Homoleptic gallium(iii) and indium(iii) tris(flavonolate) complexes: influence of the metal ion on antibacterial activity and mammalian cell viability

Abstract

The requirement for novel chemical entities to combat multidrug-resistant bacteria has stimulated renewed interest in metal-derived antibacterial agents. In this regard, gallium(III)-based salts and chelate complexes have shown promising antibacterial and anti-virulence activities, while the therapeutic potential of indium(III)-derived compounds is relatively unexplored. Herein, we report the synthesis and characterisation of a series of homoleptic Ga(III) and In(III) tris(flavonolate) complexes with composition [ML₃] (where M = Ga(III), In(III), L = flavonolate), prepared from the reaction of eight substituted flavonols (3-hydroxyflavones) with the corresponding metal nitrate. The Ga(III) and In(III) complexes derived from 3′,4′-dimethoxy-3-hydroxyflavone and 3′,4′,5′-trimethoxy-3-hydroxyflavone were investigated for toxicity towards mouse fibroblasts, and antibacterial activity towards multidrug-resistant (MDR) strains of clinically relevant pathogens Acinetobacter baumannii and Klebsiella pneumoniae. These in vitro studies revealed that the bioactivity of the overall tris(flavonolate) complex is highly dependent on the nature of the metal ion and substitution pattern of the flavonolate ligands.
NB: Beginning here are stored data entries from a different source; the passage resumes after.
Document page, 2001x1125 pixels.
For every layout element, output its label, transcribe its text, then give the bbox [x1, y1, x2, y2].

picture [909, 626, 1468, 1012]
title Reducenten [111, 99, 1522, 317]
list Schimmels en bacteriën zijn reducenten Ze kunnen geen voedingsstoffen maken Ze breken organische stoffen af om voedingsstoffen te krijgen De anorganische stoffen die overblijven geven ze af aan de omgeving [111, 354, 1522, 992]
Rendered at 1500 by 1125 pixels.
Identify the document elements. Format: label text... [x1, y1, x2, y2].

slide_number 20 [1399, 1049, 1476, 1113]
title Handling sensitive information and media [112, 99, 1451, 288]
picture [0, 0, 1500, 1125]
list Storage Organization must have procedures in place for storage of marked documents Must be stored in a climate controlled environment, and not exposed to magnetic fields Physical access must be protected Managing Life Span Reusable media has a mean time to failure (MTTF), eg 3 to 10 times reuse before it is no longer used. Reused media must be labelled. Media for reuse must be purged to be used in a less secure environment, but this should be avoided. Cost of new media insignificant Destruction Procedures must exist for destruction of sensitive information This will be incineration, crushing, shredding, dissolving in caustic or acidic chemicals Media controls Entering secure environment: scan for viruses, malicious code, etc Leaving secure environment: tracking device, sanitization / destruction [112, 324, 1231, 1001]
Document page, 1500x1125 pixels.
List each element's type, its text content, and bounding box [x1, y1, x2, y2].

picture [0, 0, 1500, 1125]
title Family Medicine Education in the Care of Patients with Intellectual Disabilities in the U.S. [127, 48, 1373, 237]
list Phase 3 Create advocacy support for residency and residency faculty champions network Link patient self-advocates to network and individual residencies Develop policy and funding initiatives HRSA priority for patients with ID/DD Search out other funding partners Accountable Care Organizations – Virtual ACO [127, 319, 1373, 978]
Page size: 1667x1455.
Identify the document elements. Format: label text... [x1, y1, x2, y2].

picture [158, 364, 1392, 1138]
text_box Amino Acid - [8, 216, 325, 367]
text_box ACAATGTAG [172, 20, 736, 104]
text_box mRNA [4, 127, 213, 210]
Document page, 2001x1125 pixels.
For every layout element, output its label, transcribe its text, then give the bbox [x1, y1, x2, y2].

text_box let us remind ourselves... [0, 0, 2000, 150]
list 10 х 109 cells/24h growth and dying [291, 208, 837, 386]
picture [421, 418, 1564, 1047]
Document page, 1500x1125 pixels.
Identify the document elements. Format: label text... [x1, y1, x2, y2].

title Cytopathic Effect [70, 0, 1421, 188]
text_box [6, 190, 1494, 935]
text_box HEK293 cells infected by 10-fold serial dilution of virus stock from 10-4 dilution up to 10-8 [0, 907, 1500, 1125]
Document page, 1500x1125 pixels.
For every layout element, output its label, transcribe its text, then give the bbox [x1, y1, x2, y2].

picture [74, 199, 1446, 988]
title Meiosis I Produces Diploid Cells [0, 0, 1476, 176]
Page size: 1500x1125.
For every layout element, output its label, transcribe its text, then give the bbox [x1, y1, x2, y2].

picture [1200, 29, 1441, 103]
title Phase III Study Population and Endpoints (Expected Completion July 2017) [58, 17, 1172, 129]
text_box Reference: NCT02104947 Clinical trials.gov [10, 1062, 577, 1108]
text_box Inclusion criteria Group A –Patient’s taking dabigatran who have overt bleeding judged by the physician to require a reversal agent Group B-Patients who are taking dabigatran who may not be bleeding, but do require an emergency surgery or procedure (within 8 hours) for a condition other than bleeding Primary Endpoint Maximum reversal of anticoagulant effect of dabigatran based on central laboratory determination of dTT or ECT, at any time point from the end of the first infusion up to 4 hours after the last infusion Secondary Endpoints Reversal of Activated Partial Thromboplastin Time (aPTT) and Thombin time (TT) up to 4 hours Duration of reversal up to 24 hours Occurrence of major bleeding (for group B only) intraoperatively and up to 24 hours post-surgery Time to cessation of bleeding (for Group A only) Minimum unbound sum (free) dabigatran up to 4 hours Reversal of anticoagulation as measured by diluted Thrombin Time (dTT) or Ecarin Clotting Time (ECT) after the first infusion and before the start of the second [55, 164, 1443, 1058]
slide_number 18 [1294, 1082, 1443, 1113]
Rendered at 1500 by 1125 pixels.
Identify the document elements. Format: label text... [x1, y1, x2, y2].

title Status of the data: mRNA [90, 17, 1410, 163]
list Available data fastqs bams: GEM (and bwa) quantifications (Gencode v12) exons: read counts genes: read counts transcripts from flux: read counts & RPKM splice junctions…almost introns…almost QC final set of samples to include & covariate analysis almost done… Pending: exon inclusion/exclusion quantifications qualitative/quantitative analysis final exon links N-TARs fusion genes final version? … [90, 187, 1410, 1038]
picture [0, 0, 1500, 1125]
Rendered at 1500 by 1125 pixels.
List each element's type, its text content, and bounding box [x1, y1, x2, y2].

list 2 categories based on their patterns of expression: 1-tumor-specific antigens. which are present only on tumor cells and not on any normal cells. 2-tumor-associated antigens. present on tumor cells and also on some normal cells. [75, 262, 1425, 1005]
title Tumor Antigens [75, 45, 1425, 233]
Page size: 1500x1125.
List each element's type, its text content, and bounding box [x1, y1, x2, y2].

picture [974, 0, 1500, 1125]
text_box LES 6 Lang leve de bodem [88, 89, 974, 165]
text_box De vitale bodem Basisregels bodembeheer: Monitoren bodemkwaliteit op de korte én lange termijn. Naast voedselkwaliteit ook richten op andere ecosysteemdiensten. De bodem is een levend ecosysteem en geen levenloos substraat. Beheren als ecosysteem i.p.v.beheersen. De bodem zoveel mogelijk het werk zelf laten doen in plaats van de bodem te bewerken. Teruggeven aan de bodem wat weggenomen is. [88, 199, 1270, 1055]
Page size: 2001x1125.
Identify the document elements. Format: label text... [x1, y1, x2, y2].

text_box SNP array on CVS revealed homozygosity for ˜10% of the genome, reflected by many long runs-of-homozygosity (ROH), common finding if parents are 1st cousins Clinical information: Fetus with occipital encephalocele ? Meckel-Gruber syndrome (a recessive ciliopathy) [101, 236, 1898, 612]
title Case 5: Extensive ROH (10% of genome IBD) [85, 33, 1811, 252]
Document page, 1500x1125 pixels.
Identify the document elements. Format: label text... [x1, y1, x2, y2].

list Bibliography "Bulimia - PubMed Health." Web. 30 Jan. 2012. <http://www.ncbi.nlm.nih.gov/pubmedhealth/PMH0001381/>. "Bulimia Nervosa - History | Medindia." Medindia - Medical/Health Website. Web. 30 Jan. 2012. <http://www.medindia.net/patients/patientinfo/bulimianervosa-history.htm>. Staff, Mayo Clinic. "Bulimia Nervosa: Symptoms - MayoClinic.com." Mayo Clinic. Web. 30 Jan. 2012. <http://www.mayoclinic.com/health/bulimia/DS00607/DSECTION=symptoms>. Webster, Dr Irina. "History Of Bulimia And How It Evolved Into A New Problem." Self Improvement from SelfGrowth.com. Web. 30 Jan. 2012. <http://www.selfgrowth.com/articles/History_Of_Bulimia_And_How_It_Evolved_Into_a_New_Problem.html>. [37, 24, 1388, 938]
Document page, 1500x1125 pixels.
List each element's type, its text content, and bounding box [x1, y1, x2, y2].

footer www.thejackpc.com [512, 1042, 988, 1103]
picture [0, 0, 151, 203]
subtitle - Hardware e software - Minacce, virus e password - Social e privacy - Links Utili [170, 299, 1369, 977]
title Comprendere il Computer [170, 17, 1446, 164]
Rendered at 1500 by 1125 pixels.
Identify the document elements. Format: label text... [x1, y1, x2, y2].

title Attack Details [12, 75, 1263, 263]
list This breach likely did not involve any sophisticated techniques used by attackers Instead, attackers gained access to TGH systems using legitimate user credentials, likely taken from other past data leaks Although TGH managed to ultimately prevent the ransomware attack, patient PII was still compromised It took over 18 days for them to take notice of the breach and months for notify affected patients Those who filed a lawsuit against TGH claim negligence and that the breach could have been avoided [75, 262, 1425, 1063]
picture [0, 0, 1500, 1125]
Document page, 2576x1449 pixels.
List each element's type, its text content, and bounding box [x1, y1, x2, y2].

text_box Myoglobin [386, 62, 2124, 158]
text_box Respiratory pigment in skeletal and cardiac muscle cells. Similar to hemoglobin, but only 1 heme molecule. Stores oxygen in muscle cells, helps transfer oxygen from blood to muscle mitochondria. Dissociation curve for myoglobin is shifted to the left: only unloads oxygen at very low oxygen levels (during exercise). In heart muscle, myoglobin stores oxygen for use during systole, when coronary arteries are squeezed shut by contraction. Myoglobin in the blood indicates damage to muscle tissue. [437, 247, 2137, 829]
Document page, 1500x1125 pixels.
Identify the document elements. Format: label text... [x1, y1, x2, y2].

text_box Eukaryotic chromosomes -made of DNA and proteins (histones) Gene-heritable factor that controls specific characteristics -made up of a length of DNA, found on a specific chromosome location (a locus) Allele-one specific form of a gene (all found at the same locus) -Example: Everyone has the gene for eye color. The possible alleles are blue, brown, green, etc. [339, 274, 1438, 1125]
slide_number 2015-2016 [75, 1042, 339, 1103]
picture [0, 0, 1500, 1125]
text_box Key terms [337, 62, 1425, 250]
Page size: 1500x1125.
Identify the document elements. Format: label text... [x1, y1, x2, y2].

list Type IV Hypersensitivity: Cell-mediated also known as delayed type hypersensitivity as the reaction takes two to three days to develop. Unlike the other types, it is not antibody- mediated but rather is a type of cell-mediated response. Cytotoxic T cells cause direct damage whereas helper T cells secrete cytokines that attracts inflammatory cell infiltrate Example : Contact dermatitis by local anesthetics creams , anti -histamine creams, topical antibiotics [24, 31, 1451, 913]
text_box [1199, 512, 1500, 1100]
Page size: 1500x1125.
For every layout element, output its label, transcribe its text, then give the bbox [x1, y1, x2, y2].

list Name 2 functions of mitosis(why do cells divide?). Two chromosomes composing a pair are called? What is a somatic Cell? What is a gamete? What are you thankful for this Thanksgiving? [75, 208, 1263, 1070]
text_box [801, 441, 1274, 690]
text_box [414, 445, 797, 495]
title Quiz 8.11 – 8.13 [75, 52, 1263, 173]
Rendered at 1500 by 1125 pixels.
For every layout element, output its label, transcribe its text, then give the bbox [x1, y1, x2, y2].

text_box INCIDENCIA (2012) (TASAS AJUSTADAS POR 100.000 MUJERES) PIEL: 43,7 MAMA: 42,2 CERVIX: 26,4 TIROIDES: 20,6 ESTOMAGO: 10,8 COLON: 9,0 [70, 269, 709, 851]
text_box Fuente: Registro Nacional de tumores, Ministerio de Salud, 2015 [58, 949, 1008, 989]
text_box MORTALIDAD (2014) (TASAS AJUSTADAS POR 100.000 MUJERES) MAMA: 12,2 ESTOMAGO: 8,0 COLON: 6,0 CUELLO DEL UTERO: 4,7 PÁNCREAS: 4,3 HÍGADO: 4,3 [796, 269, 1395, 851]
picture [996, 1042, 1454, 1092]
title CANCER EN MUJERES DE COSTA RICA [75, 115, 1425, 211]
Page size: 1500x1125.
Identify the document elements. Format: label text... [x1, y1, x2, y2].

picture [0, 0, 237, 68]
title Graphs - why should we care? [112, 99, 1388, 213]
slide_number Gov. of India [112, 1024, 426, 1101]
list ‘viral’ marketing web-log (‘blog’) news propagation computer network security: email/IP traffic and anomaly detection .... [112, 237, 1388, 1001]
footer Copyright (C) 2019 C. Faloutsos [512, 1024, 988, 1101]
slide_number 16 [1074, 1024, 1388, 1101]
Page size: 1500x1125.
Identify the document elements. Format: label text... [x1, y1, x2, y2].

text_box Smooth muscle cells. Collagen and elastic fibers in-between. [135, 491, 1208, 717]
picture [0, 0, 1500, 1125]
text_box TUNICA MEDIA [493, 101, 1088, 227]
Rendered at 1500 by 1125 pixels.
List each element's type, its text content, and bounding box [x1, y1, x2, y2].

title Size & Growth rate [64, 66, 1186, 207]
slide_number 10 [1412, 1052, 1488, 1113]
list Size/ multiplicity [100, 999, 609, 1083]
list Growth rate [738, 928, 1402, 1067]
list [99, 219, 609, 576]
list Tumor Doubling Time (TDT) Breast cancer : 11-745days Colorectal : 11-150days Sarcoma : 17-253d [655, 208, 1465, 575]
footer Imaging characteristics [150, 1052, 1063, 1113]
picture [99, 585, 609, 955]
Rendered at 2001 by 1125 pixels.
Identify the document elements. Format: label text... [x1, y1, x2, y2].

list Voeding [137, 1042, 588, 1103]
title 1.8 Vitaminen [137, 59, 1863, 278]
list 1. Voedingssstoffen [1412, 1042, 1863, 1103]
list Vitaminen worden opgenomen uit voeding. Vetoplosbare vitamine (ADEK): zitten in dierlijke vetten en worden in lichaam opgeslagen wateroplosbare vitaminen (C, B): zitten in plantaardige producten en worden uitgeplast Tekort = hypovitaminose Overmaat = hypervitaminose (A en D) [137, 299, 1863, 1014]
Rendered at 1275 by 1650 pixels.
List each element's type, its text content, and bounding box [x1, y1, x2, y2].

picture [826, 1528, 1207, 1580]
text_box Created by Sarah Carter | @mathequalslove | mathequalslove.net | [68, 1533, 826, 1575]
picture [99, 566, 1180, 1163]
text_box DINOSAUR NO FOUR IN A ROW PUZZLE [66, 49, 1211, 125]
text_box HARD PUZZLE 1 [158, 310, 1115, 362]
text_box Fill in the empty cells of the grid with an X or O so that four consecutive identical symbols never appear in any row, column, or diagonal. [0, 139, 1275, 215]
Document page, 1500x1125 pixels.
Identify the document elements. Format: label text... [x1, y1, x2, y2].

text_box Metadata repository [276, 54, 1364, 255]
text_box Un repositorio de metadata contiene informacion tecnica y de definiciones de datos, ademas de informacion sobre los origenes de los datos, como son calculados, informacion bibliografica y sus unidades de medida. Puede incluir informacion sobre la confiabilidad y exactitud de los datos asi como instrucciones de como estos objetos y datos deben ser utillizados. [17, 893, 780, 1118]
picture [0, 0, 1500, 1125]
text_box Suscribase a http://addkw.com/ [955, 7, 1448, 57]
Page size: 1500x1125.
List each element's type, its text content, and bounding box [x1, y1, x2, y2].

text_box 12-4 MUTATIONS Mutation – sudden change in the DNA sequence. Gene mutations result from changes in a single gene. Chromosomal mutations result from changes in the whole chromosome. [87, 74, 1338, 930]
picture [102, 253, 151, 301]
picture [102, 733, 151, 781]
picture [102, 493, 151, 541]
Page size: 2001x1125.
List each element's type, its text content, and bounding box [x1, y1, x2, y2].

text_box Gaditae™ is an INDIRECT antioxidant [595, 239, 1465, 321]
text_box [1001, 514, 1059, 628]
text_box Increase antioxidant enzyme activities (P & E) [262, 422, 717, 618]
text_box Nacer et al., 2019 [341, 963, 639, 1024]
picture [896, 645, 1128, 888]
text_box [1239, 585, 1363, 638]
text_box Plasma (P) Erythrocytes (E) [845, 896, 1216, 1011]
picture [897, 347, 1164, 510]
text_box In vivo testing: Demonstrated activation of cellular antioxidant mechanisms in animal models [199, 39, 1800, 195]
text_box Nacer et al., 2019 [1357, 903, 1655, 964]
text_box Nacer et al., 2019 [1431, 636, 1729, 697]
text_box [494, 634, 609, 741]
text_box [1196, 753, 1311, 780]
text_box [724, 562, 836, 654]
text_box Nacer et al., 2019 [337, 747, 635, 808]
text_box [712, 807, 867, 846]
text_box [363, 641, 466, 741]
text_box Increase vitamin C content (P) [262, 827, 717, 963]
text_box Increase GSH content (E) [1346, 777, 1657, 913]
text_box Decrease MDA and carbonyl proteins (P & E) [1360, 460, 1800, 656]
The Ga(III) complexes did not affect the viability of fibroblasts (IC₅₀ > 100 μM) yet displayed good antibacterial activity towards all bacterial strains: MIC 12.5 μM towards MDR A. baumannii and 3.1–6.2 μM for MDR K. pneumoniae. In strong contrast, the analogous In(III) complexes exhibited toxicity towards fibroblasts (IC₅₀ 14.4 and 52.4 μM) while remaining relatively inactive towards the bacterial pathogens (MIC 100 μM).